# Info about Venetian real estate?



## zaphod (Jun 19, 2010)

I'm doing some research on buying a small apartment in Venice, in part to visit annually for a few months a year, and in part for retirement in a few years. I have heard that, along with the Euro, the Venice real estate market has also recently plunged, but I cannot find any specific statistics. Can anyone give me some sources on the recent (last two to ten years) history of Venetian real estate, as well as some sources discussing the advisability of buying Venetian real estate right now? Also, more general advice about purchasing Venetian real estate would be very useful: reliable estate agents, additional taxes and fees, cost of living, home restoration, and so on. Thank you.


----------



## NickZ (Jun 26, 2009)

I'm curious who told you prices plunged? I'm sure prices are lower then the peak but most Italians wouldn't be considered forced sellers. That means prices don't plunge easily.
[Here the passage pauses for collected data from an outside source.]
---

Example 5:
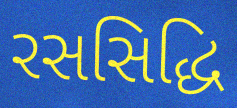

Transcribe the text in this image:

રસસિદ્ધિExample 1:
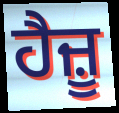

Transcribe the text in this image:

ਹੈਜ਼ੂ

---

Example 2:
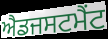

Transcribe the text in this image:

ਐਡਜਸਟਮੈਂਟ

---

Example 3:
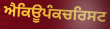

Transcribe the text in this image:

ਐਕਿਊਪੰਕਚਰਿਸਟ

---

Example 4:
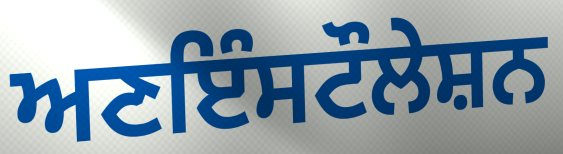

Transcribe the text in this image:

ਅਣਇੰਸਟੌਲੇਸ਼ਨ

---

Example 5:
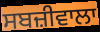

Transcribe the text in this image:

ਸਬਜ਼ੀਵਾਲਾ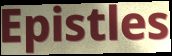
Epistles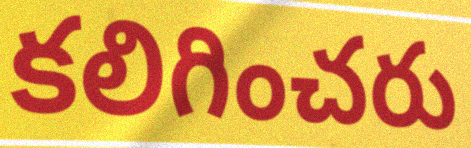
కలిగించరుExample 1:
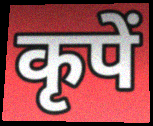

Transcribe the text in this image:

कृपें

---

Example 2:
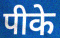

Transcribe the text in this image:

पीके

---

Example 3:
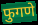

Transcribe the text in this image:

फुगणे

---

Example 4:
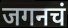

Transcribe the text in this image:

जगनचं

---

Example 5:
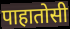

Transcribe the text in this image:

पाहातोसी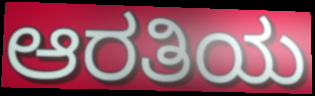
ಆರತಿಯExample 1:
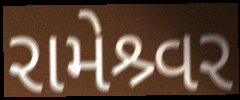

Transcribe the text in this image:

રામેશ્ર્વર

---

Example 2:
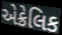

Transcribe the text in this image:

એક્રેલિક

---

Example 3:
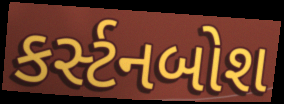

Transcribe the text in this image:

કર્સ્ટનબોશ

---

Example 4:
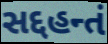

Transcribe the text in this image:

સદ્દહન્તં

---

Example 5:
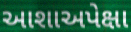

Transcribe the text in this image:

આશાઅપેક્ષા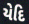
યેદિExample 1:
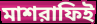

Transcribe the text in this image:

মাশরাফিই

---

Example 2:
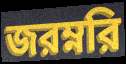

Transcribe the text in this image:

জরম্নরি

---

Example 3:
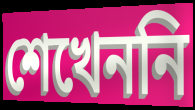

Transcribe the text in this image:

শেখেননি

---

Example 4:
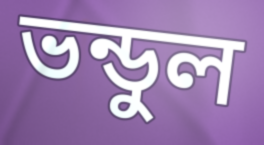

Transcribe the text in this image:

ভন্ডুল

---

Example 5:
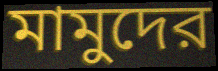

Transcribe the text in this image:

মামুদেরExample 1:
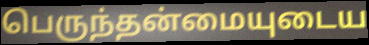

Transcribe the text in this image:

பெருந்தன்மையுடைய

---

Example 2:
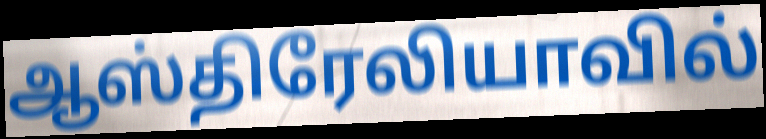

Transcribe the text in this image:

ஆஸ்திரேலியாவில்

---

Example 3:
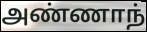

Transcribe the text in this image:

அண்ணாந்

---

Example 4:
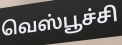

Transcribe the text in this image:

வெஸ்பூச்சி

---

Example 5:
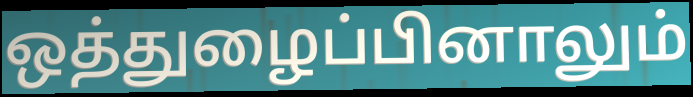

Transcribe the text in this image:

ஒத்துழைப்பினாலும்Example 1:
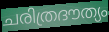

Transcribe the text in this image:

ചരിത്രദൗത്യം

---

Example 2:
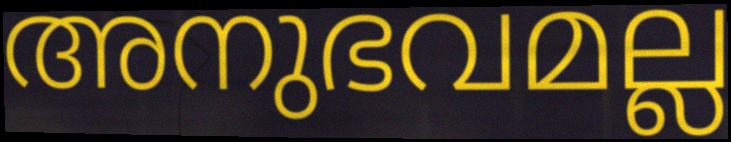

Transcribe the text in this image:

അനുഭവമല്ല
You'll have to pay the full tax on the purchase since you won't be resident. Notary fees vary with the value of the property. Cost of living and restoration costs are length of string type questions.
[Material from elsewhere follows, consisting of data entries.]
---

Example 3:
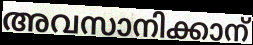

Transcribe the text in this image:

അവസാനിക്കാന്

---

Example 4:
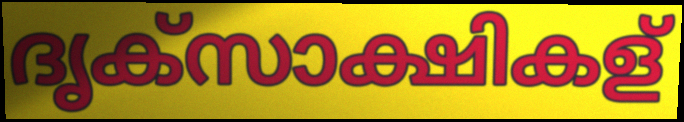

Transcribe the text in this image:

ദൃക്സാക്ഷികള്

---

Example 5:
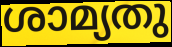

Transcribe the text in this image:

ശാമ്യതു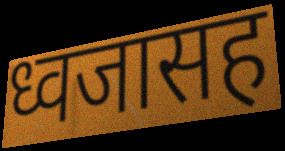
ध्वजासह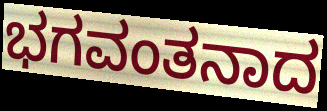
ಭಗವಂತನಾದ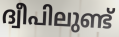
ദ്വീപിലുണ്ട്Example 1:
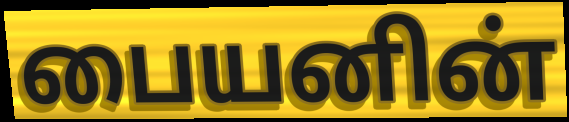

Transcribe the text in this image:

பையனின்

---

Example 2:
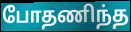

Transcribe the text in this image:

போதணிந்த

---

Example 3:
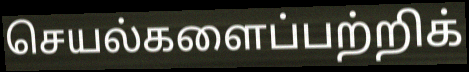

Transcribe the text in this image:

செயல்களைப்பற்றிக்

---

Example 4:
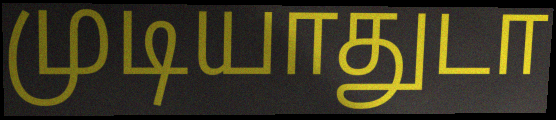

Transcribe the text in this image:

முடியாதுடா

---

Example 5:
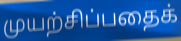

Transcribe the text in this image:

முயற்சிப்பதைக்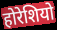
होरेशियो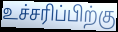
உச்சரிப்பிற்குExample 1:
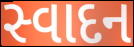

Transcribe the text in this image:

સ્વાદન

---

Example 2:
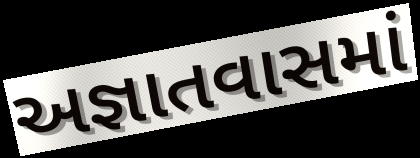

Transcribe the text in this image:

અજ્ઞાતવાસમાં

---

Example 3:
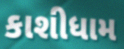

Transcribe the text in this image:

કાશીધામ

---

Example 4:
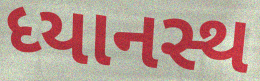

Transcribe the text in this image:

ધ્યાનસ્થ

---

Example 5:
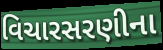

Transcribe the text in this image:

વિચારસરણીના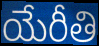
యేరీతి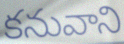
కనువాని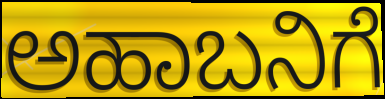
ಅಹಾಬನಿಗೆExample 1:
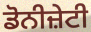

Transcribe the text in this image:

ਡੋਨੀਜ਼ੇਟੀ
There is no national house listing so you'll be hard pressed to find a database of prices. Even if you did homes aren't really fungible. Finding two apples to compare isn't that easy.


----------



## zaphod (Jun 19, 2010)

*Followup*

Thank you, Nick, for the very quick response. During my last visit to Venice (a couple of weeks ago), I asked my hotelier and a few other residents about real estate; they mentioned almost in passing that prices were down, in part as a consequence of the global real estate bust. Are there sources that can confirm or deny this assertion with some hard facts about recent history?
Thanks again.



NickZ said:


> I'm curious who told you prices plunged? I'm sure prices are lower then the peak but most Italians wouldn't be considered forced sellers. That means prices don't plunge easily.
> 
> You'll have to pay the full tax on the purchase since you won't be resident. Notary fees vary with the value of the property. Cost of living and restoration costs are length of string type questions.
> 
> There is no national house listing so you'll be hard pressed to find a database of prices. Even if you did homes aren't really fungible. Finding two apples to compare isn't that easy.


----------



## NickZ (Jun 26, 2009)

You could go to the local government offices and try and find the selling prices. These are supposed to be there but

1) Up till I think 4 or 5 years ago they registered the assessed tax value and not the real selling price.
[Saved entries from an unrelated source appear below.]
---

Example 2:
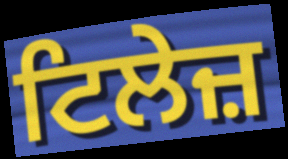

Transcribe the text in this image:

ਟਿਲੇਜ਼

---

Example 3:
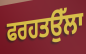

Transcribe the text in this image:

ਫਰਹਤਉੱਲਾ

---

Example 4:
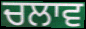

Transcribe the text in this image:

ਚਲਾਵ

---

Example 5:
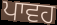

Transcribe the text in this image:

ਪਾਵਹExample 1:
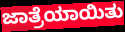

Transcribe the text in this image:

ಜಾತ್ರೆಯಾಯಿತು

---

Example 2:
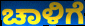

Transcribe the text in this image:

ಚಾಳಿಗೆ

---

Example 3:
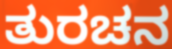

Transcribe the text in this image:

ತುರಚನ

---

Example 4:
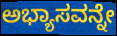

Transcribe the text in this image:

ಅಭ್ಯಾಸವನ್ನೇ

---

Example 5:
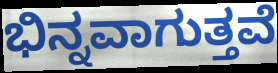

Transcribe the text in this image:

ಭಿನ್ನವಾಗುತ್ತವೆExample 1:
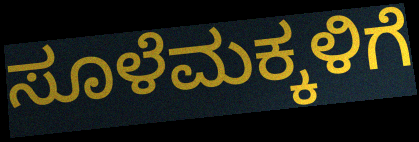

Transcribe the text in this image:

ಸೂಳೆಮಕ್ಕಳಿಗೆ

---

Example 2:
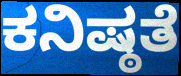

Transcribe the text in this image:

ಕನಿಷ್ಠತೆ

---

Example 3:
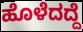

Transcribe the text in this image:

ಹೊಳೆದದ್ದೆ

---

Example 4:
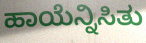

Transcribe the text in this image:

ಹಾಯೆನ್ನಿಸಿತು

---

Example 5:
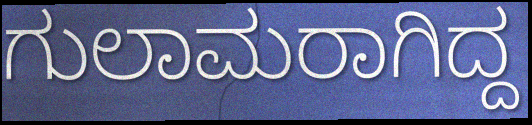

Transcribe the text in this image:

ಗುಲಾಮರಾಗಿದ್ದ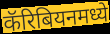
कॅरिबियनमध्येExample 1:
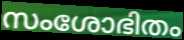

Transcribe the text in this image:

സംശോഭിതം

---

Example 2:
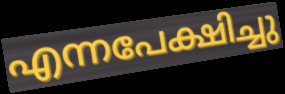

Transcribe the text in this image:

എന്നപേക്ഷിച്ചു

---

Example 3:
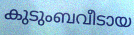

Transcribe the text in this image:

കുടുംബവീടായ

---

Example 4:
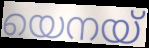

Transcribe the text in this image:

യെനയ്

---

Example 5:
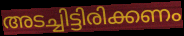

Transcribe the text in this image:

അടച്ചിട്ടിരിക്കണംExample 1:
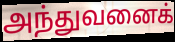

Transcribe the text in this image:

அந்துவனைக்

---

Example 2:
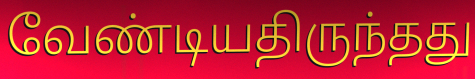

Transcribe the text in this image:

வேண்டியதிருந்தது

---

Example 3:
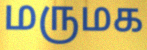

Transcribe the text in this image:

மருமக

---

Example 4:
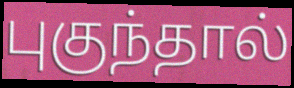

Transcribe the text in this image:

புகுந்தால்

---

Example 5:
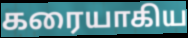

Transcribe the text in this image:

கரையாகிய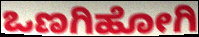
ಒಣಗಿಹೋಗಿ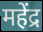
महेंद्र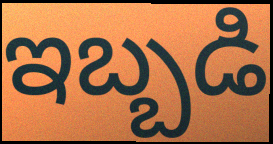
ఇబ్బడి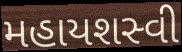
મહાયશસ્વીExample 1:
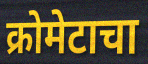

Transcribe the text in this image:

क्रोमेटाचा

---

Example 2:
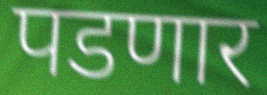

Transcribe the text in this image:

पडणार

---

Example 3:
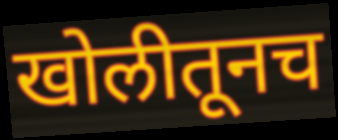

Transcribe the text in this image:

खोलीतूनच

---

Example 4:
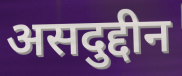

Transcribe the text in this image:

असदुद्दीन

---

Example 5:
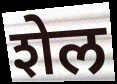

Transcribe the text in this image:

शेल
2) You'll need to find two very similar homes to compare prices with. This is easier said then done.


----------



## zaphod (Jun 19, 2010)

*Thank you*

Terrific advice.
Thanks.



NickZ said:


> I'm curious who told you prices plunged? I'm sure prices are lower then the peak but most Italians wouldn't be considered forced sellers. That means prices don't plunge easily.
> 
> You'll have to pay the full tax on the purchase since you won't be resident. Notary fees vary with the value of the property. Cost of living and restoration costs are length of string type questions.
> 
> There is no national house listing so you'll be hard pressed to find a database of prices. Even if you did homes aren't really fungible. Finding two apples to compare isn't that easy.


----------